* _TASK BRIEF_:
In the copy of these records, include no pictures and change nothing else.

(Pictures with lens parameters)
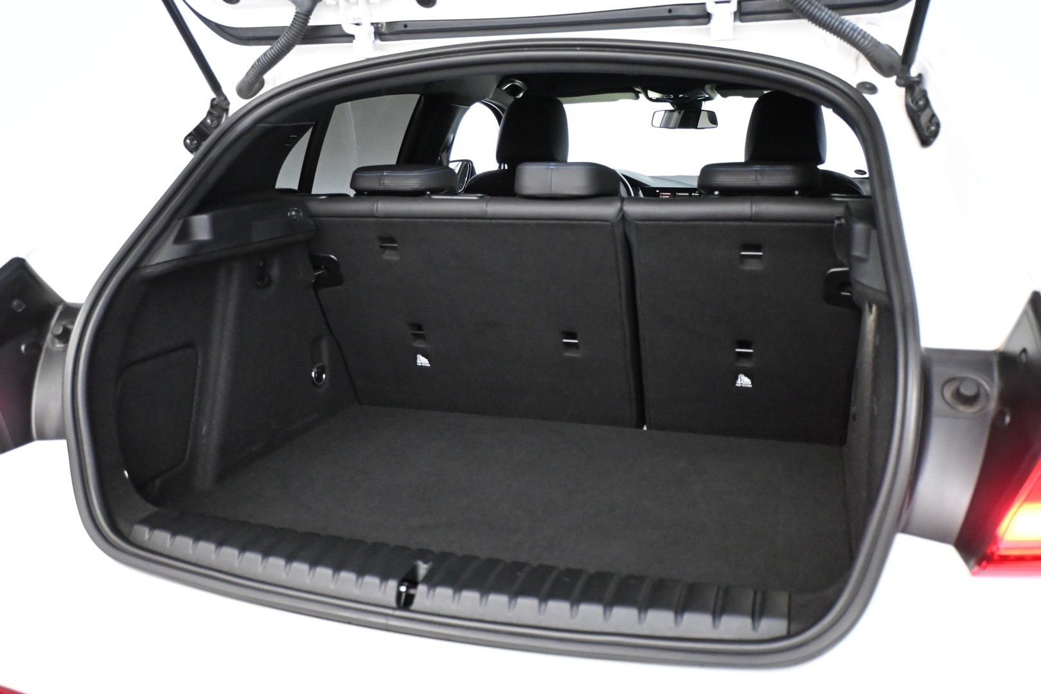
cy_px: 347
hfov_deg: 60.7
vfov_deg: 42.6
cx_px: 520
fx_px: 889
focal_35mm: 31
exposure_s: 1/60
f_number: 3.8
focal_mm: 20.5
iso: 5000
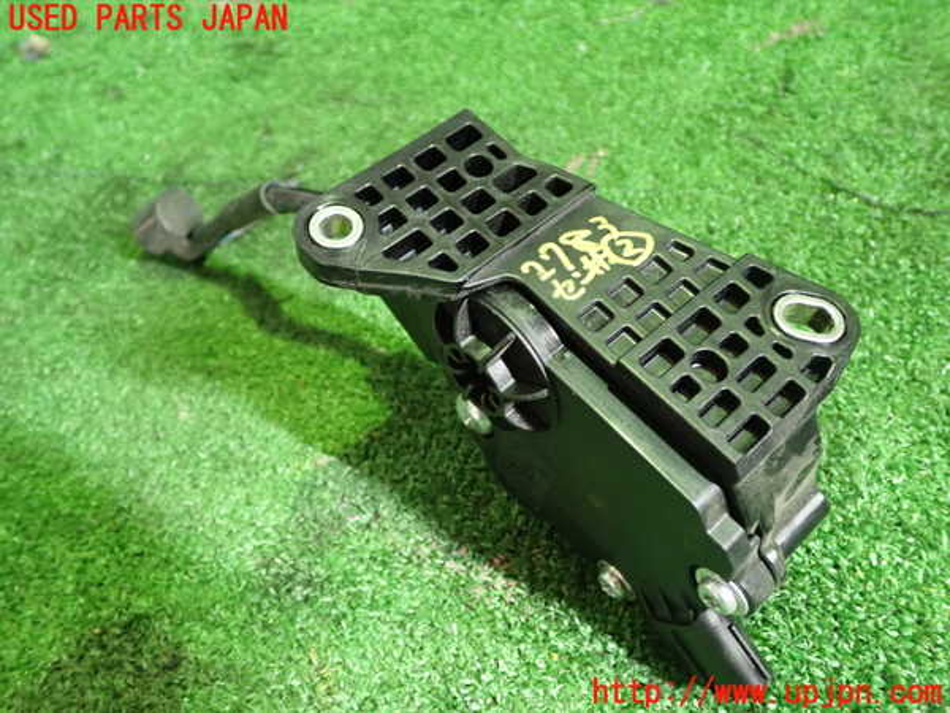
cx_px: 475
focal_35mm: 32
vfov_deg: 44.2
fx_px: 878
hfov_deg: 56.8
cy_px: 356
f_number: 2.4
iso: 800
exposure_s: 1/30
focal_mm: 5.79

* _FINAL ANSWER_:
cy_px: 347
hfov_deg: 60.7
vfov_deg: 42.6
cx_px: 520
fx_px: 889
focal_35mm: 31
exposure_s: 1/60
f_number: 3.8
focal_mm: 20.5
iso: 5000
cx_px: 475
focal_35mm: 32
vfov_deg: 44.2
fx_px: 878
hfov_deg: 56.8
cy_px: 356
f_number: 2.4
iso: 800
exposure_s: 1/30
focal_mm: 5.79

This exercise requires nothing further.